Let’s get more specific about what foods you can expect to be eating in the Mediterranean diet. Here are some common dishes that, when prepared correctly, are staples of the Mediterranean eating style:

  • Garden salads with oil and vinegar-based dressings
  • Hummus or baba ghanoush
  • Chicken or shrimp in white wine sauce
  • Grilled salmon with rice and veggies
  • Mushroom Bolognese
  • Shrimp pasta
  • Chicken cacciatore with onions, herbs and tomatoes

If you’re not a pro chef, don’t worry. Many Mediterranean recipes are relatively simple and have only a few ingredients — another hallmark of the whole food-oriented style of this diet. Mediterranean meal delivery services are also a great option since they provide you with all of the ingredients you need in one place, delivered to you.

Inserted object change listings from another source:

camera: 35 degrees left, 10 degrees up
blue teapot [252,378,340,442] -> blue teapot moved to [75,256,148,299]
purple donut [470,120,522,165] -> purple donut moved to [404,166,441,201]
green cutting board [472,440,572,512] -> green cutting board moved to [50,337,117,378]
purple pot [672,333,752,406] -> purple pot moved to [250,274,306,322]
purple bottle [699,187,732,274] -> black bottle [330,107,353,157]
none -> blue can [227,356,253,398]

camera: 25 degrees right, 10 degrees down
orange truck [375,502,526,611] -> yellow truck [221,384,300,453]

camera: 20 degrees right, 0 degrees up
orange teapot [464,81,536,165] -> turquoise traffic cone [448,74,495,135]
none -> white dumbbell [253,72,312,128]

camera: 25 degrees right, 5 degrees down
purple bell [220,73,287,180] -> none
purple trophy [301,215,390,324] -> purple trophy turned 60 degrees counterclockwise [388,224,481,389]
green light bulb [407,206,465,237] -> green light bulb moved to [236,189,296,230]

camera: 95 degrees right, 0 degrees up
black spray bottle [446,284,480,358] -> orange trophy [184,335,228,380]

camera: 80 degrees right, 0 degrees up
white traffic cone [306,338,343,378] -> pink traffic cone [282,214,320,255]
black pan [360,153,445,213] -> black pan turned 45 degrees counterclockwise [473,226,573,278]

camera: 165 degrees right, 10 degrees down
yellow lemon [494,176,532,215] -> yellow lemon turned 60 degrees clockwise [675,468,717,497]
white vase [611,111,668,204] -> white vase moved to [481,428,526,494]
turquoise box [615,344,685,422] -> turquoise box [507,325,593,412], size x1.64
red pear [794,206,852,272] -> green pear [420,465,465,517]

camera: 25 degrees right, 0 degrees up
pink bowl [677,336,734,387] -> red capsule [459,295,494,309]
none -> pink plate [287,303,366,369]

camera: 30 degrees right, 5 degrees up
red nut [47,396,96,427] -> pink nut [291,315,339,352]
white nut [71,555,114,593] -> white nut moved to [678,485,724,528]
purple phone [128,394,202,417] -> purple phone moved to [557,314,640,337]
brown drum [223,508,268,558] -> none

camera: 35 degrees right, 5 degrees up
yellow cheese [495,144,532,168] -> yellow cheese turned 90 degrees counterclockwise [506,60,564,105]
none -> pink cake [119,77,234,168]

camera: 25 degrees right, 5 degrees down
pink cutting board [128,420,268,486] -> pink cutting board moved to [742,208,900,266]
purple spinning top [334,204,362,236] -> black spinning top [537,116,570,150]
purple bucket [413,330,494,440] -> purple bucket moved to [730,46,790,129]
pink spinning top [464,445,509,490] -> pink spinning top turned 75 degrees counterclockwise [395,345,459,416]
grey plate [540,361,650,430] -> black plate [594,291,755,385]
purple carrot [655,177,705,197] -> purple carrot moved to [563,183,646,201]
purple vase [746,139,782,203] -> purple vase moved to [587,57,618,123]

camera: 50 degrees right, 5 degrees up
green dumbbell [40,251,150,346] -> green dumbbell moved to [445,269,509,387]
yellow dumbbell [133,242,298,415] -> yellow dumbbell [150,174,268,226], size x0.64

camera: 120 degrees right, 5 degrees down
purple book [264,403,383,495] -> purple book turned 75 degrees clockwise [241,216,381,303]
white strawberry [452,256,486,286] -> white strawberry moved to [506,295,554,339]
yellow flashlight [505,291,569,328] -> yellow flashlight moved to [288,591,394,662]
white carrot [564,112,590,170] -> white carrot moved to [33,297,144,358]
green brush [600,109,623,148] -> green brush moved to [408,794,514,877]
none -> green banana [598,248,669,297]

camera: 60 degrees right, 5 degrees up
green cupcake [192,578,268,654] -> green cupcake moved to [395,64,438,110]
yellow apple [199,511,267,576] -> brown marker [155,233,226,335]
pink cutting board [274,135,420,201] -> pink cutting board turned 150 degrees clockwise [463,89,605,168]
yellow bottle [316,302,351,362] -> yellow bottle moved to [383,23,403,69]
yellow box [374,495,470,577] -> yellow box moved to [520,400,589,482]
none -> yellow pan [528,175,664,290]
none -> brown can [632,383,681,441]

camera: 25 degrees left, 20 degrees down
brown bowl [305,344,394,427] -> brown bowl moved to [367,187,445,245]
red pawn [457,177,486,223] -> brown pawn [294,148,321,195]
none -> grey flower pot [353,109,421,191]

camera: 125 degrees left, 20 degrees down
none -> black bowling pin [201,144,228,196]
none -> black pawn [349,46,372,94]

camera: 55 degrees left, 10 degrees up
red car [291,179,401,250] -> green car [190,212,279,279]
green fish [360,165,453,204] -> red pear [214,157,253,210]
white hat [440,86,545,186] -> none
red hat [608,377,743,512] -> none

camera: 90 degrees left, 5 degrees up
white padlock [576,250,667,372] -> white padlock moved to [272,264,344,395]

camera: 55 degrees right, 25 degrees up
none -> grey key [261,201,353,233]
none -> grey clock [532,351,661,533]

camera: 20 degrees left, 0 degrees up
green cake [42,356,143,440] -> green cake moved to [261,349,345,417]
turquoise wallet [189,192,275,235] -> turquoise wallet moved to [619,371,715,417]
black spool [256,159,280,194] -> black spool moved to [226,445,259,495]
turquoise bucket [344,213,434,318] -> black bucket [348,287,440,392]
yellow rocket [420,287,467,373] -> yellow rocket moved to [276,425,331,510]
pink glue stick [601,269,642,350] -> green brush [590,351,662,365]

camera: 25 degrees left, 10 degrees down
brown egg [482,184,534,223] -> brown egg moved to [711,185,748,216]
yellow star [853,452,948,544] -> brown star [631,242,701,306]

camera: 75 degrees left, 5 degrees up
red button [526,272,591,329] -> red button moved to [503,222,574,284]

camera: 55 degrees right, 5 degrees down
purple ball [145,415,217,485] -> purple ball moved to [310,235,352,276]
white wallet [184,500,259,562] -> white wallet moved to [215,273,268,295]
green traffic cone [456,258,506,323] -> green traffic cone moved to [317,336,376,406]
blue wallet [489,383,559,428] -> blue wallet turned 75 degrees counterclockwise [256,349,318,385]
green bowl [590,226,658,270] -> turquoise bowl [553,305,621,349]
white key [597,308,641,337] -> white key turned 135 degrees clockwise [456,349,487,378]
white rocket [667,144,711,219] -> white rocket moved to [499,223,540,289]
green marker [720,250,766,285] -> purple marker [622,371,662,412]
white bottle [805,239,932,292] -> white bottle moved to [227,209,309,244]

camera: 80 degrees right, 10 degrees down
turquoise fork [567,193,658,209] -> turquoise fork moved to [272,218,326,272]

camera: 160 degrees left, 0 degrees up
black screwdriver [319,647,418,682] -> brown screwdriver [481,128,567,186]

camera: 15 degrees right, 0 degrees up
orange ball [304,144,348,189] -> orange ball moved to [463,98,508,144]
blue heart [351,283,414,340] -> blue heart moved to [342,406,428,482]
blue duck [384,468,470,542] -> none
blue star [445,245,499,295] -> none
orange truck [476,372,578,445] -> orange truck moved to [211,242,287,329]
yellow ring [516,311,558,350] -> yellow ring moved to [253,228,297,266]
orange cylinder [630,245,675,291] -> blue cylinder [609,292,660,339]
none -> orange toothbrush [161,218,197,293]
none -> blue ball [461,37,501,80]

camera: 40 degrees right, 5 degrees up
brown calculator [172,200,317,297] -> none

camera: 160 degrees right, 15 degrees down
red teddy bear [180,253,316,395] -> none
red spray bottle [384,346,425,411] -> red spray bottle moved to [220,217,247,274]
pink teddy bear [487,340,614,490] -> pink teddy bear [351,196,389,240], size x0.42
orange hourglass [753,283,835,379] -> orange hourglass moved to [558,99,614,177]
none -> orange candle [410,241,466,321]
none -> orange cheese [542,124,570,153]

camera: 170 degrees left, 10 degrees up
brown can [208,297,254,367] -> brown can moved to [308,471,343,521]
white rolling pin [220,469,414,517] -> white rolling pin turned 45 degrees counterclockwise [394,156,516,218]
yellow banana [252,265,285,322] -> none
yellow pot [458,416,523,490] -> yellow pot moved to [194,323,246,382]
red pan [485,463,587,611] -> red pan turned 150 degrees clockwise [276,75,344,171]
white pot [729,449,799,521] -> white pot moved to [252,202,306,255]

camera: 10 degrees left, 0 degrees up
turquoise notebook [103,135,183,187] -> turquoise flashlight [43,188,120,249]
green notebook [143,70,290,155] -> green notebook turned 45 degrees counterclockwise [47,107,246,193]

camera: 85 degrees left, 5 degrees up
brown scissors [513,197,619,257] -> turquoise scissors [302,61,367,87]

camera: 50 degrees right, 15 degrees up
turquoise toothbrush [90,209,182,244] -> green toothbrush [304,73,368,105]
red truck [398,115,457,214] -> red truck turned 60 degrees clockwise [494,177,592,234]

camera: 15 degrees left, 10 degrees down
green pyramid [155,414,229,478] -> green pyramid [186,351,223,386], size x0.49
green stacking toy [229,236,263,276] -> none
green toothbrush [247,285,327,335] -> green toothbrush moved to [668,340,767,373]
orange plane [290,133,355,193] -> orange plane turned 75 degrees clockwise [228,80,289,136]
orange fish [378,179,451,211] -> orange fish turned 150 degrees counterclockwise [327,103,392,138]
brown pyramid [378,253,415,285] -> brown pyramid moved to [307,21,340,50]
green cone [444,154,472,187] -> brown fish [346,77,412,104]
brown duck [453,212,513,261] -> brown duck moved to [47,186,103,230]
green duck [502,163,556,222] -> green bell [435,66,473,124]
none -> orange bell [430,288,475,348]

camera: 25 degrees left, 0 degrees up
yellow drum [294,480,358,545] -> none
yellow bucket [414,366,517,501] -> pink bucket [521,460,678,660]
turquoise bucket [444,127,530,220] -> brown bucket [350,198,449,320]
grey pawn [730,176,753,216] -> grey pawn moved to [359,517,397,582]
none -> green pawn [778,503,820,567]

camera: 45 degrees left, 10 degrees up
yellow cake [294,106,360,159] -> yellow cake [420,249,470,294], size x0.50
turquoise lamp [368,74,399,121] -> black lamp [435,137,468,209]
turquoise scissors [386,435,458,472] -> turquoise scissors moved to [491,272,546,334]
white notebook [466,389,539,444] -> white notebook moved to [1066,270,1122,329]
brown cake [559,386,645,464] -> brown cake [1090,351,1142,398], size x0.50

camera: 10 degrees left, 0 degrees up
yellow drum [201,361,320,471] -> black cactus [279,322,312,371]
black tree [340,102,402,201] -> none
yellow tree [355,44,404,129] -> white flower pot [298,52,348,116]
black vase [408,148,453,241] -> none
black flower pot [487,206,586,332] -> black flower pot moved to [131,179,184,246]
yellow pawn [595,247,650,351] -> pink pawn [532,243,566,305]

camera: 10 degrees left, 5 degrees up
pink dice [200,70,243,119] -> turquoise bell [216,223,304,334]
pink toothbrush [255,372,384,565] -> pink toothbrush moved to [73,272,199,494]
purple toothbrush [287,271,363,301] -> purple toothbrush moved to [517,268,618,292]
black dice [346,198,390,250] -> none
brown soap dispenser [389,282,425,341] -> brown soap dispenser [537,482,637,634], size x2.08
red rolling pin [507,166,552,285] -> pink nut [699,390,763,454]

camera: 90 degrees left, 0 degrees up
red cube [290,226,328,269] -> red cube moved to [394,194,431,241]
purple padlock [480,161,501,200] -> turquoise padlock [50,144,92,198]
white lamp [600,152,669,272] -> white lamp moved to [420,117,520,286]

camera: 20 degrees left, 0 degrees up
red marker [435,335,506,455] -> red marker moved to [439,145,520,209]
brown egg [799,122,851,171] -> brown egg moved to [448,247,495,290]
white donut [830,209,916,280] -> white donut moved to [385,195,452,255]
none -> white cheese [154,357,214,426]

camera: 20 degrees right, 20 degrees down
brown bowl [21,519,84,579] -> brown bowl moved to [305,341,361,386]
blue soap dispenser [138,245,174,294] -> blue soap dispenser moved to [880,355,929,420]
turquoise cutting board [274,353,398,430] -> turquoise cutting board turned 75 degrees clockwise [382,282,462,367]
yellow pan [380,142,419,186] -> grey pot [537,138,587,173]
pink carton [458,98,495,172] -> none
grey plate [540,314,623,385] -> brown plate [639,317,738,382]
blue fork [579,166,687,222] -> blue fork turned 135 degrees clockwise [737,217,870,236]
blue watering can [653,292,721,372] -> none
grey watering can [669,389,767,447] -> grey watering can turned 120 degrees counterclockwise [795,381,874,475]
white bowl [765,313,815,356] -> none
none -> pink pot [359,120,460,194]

Making the Mediterranean Diet Work for You

One of the great things about the Mediterranean diet is how many different ways you can do it. As previously noted, there’s no one master plan for going Mediterranean. Instead, it’s about shifting your eating habits in a way that makes sense for your lifestyle.

Although it’s not usually a vegan or vegetarian diet, the Mediterranean diet still puts plant-based foods front and center. If you’re a vegan or vegetarian or want to become one, the Mediterranean diet is very easy to incorporate into either of those plant-based lifestyles. It’s especially a good choice if you’re curious about the lifestyle but not ready to jump in — try starting small by phasing out red meat, for example.

The Mediterranean diet’s reliance on fresh foods does mean that it often requires more frequent grocery shopping than other diets. As previously mentioned, if you want to save yourself time and effort, there are Mediterranean diet meal delivery services that will ship pre-portioned ingredients for a Mediterranean meal to your home. The nutritious nature of Mediterranean meals also makes them perfect for taking to work. A healthy meal will keep you going stronger throughout the day than a quick shot of refined carbs or saturated fats.

Mediterranean Moderation

A final word about moderation: Use it. Although the Mediterranean diet doesn’t require the strict portioning and calorie counting that many other diets do, it requires using good judgment about how much you eat (and drink).

Pasta, for example, is a side dish in the Mediterranean diet, not the main course, and eating a huge serving of it will have the same effect as in any other diet. Olive oil can also pile on calories if you use it excessively. And don’t think that the inclusion of red wine in the Mediterranean diet is an excuse to polish off a whole bottle every night, either — the general recommendation is a maximum of two glasses per day for men and one for women.